O que significa que Angola continuará a crescer abaixo da média regional, logo a empobrecer em relação aos seus pares. E que, tendo em conta o crescimento populacional, os angolanos vão continuar a viver com menos - o que certamente acrescentará ao descontentamento entre os mais desfavorecidos. O PIB real continuará a evoluir consoante tendências no sector energético, apesar de esforços para diversificar a economia, que também levantam dúvidas ao FMI." (1)

f) O papel da política monetária e do Banco Nacional de Angola, nas suas "vestes" de banco central sem grandes foros de autonomia política, é ponto-chave num possível acordo com o Fundo. Conforme tenho referido, esta instituição não tem sido capaz de garantir alguns dos itens importantes da função estabilidade da economia através do Estado, deixando resvalar a taxa de inflação para níveis não acontecidos deste 2012 (uma projecção linear para o final deste ano coloca a taxa perto de 50%). Sem crescimento, sem divisas, sem facilitação de acontecerem novas actividades, sem infra-estruturas e sem capital humano, o empresário estrangeiro não vem - limitando-se, provavelmente, a marcar lugar através das intenções de investimento.

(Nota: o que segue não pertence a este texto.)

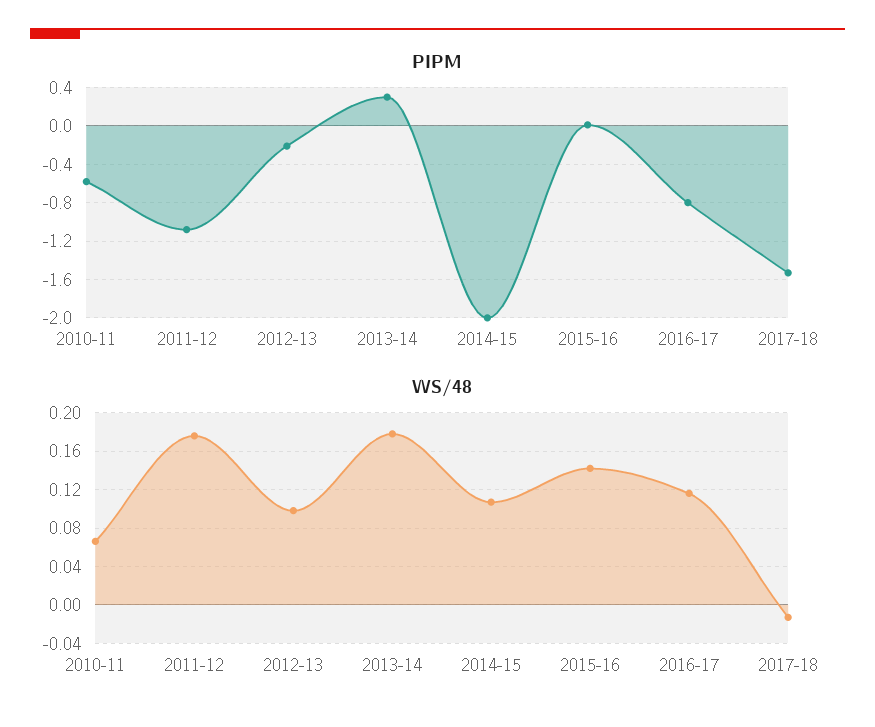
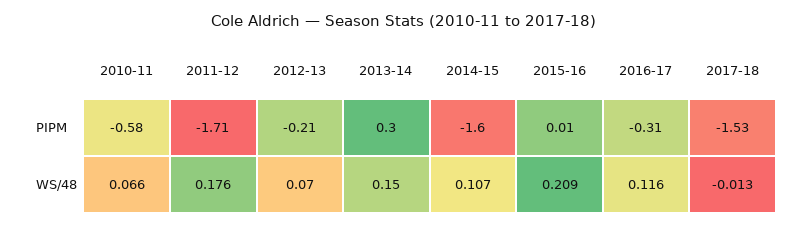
  {
    "PIPM": {
      "2010-11": -0.58,
-     "2011-12": -1.1,
+     "2011-12": -1.71,
      "2012-13": -0.21,
      "2013-14": 0.3,
-     "2014-15": -2,
+     "2014-15": -1.6,
      "2015-16": 0.01,
-     "2016-17": -0.8,
+     "2016-17": -0.31,
      "2017-18": -1.53
    },
    "WS/48": {
      "2010-11": 0.066,
      "2011-12": 0.176,
-     "2012-13": 0.1,
+     "2012-13": 0.07,
-     "2013-14": 0.18,
+     "2013-14": 0.15,
      "2014-15": 0.107,
-     "2015-16": 0.14,
+     "2015-16": 0.209,
      "2016-17": 0.116,
      "2017-18": -0.013
    }
  }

g) Outra matéria relevante para este dossier é a da sucessão presidencial. Como, seguramente, o MPLA ganhará as eleições legislativas e presidenciais de 2017 - a única dúvida relaciona-se por quanto, tendo em vista a deterioração da situação social, o aumento da pobreza, o incremento do desemprego - só em 2015 foram "criados" 60.000

novos desempregados, apesar das estatísticas do MAPTESS dizerem que ocorreu um incremento global - as instituições internacionais, e neste caso o FMI, estão preocupadas com o cumprimento dos acordos financeiros que possam ser assinados com Angola.

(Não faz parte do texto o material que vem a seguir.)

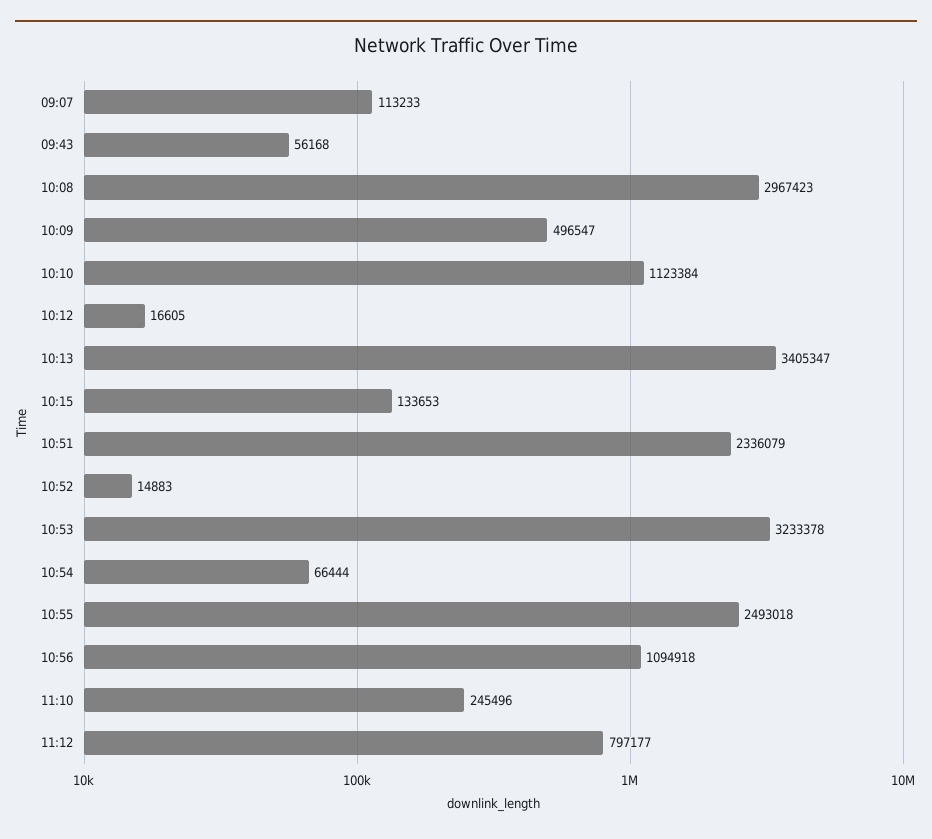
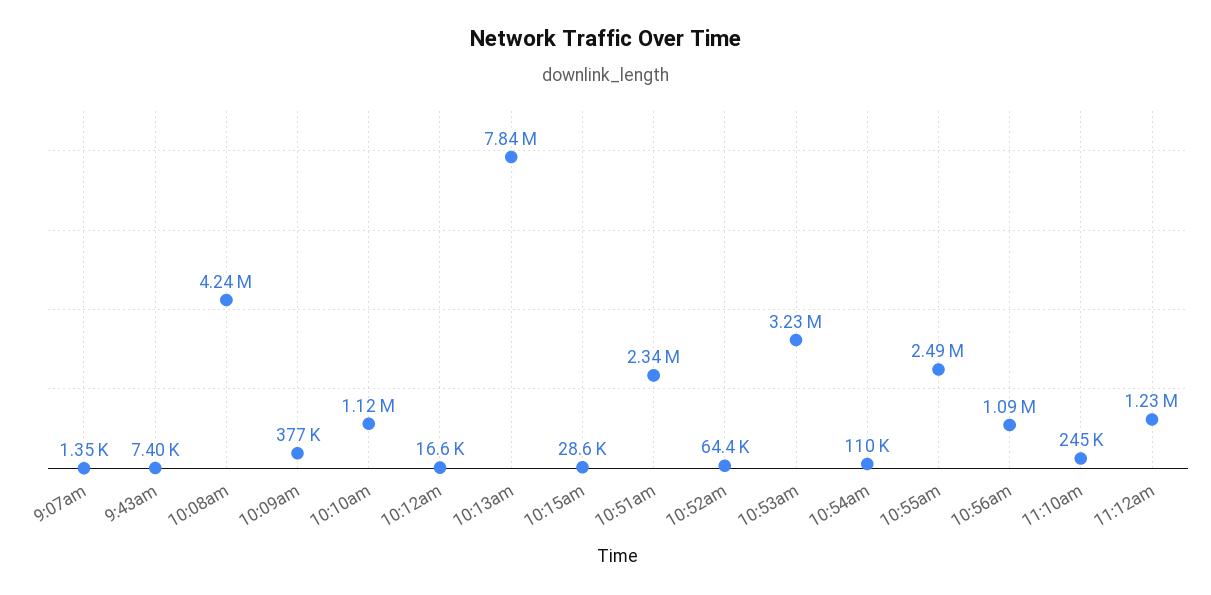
  {
-   "09:07": 113233,
+   "09:07": 1350,
-   "09:43": 56168,
+   "09:43": 7400,
-   "10:08": 2967423,
+   "10:08": 4240000,
-   "10:09": 496547,
+   "10:09": 377000,
    "10:10": 1123384,
    "10:12": 16605,
-   "10:13": 3405347,
+   "10:13": 7840000,
-   "10:15": 133653,
+   "10:15": 28600,
    "10:51": 2336079,
-   "10:52": 14883,
+   "10:52": 64400,
    "10:53": 3233378,
-   "10:54": 66444,
+   "10:54": 110000,
    "10:55": 2493018,
    "10:56": 1094918,
    "11:10": 245496,
-   "11:12": 797177
+   "11:12": 1230000
  }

Agosto é a data crucial para se traçarem cenários mais consistentes e concretos sobre esta temática.

h) O risco político em Angola tem vindo a aumentar, segundo medições de algumas agências internacionais de estudos sobre a segurança no mundo. A queda do preço do petróleo, a desaceleração do ritmo de crescimento do PIB, o desemprego - não fosse o sector informal e a situação seria muito mais dramática -, a degradação da qualidade dos serviços sociais prestados, a crescente intervenção estatal na economia e o fraco Estado de Direito são os indicadores que apontam nesse sentido. Neste contexto, adicionar um Programa Financeiro com o FMI - necessariamente austero - a esta frágil situação é correr riscos sociais e políticos inconvenientes para o partido governista.

i) Um outro ponto de importância nesta agenda conjunta Governo/FMI é o da segurança jurídica para atrair investimento privado estrangeiro, relevante para alavancar a recuperação da dinâmica de crescimento perdida depois de 2008 e para a estruturação da diversificação do tecido exportador do País. E segurança jurídica é algo que Angola não tem, ainda que de acordo com o Doing Business, o atributo "segurança do investimento estrangeiro" não se encontre ameaçado por nacionalizações ou outras intervenções politico/doutrinárias/ideológicas semelhantes. No entanto, prolifera no sistema judicial angolano uma sensação de assimetria e desigualdade na resolução de diferendos, entre quem é próximo do regime e o cidadão/empresário comum. Para além da morosidade das sentenças.